- PROBLEM REQUIREMENTS
An image-free reproduction of the data below is needed: print it exactly.

- DATA FOR THIS EXERCISE
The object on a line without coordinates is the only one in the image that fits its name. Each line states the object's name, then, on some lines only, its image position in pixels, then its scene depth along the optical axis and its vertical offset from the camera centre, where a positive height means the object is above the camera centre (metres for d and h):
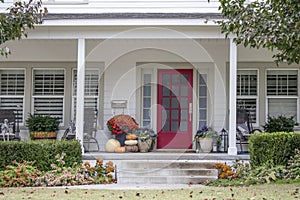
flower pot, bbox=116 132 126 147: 12.22 -0.60
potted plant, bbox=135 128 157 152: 11.86 -0.63
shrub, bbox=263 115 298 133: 12.12 -0.24
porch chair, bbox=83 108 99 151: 12.34 -0.35
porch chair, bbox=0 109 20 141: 11.87 -0.31
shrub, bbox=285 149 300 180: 9.12 -0.98
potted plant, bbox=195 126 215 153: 11.78 -0.61
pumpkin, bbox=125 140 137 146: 11.84 -0.68
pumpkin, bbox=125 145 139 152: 11.86 -0.82
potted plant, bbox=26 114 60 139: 12.27 -0.33
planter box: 12.23 -0.55
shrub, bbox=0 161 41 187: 9.01 -1.16
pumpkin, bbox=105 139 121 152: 11.95 -0.76
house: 12.70 +0.82
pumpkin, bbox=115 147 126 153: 11.72 -0.86
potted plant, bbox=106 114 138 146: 12.23 -0.31
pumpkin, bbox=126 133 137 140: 11.96 -0.56
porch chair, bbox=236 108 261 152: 11.89 -0.30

- ANSWER SECTION
The object on a line without coordinates is the only one in the image that fits its name. Each line states the object's name, then, on some lines only, its image position in pixels, then its scene depth along the optical axis and its vertical offset from the camera centre, where a positive height means the object is above the camera centre (metres for d and h):
flower pot, bbox=116 132 126 147: 12.22 -0.60
potted plant, bbox=135 128 157 152: 11.86 -0.63
shrub, bbox=263 115 298 133: 12.12 -0.24
porch chair, bbox=83 108 99 151: 12.34 -0.35
porch chair, bbox=0 109 20 141: 11.87 -0.31
shrub, bbox=285 149 300 180: 9.12 -0.98
potted plant, bbox=195 126 215 153: 11.78 -0.61
pumpkin, bbox=125 140 137 146: 11.84 -0.68
pumpkin, bbox=125 145 139 152: 11.86 -0.82
potted plant, bbox=26 114 60 139: 12.27 -0.33
planter box: 12.23 -0.55
shrub, bbox=0 161 41 187: 9.01 -1.16
pumpkin, bbox=105 139 121 152: 11.95 -0.76
house: 12.70 +0.82
pumpkin, bbox=115 147 126 153: 11.72 -0.86
potted plant, bbox=106 114 138 146: 12.23 -0.31
pumpkin, bbox=126 133 137 140: 11.96 -0.56
porch chair, bbox=236 108 261 152: 11.89 -0.30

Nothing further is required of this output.